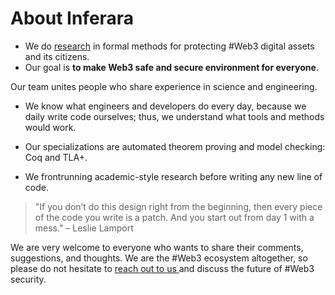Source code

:# About Inferara

- We do [research](/en/research) in formal methods for protecting #Web3 digital assets and its citizens.
- Our goal is **to make Web3 safe and secure environment for everyone**.

Our team unites people who share experience in science and engineering.

- We know what engineers and developers do every day, because we daily write code ourselves; thus, we understand what tools and methods would work.

- Our specializations are automated theorem proving and model checking: Coq and TLA+.
- We frontrunning academic-style research before writing any new line of code.

> "If you don’t do this design right from the beginning, then every piece of the code you write is a patch. And you start out from day 1 with a mess." – Leslie Lamport

We are very welcome to everyone who wants to share their comments, suggestions, and thoughts. We are the #Web3 ecosystem altogether, so please do not hesitate to [ reach out to us ](/en/contact) and discuss the future of #Web3 security.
=-=-=-=-=
◆ ACTIVITY: In the entries above, find each line that includes the string "everyone" and copy it.

◆ SOLUTION FOR THIS PROBLEM:
- Our goal is **to make Web3 safe and secure environment for everyone**.
We are very welcome to everyone who wants to share their comments, suggestions, and thoughts. We are the #Web3 ecosystem altogether, so please do not hesitate to [ reach out to us ](/en/contact) and discuss the future of #Web3 security.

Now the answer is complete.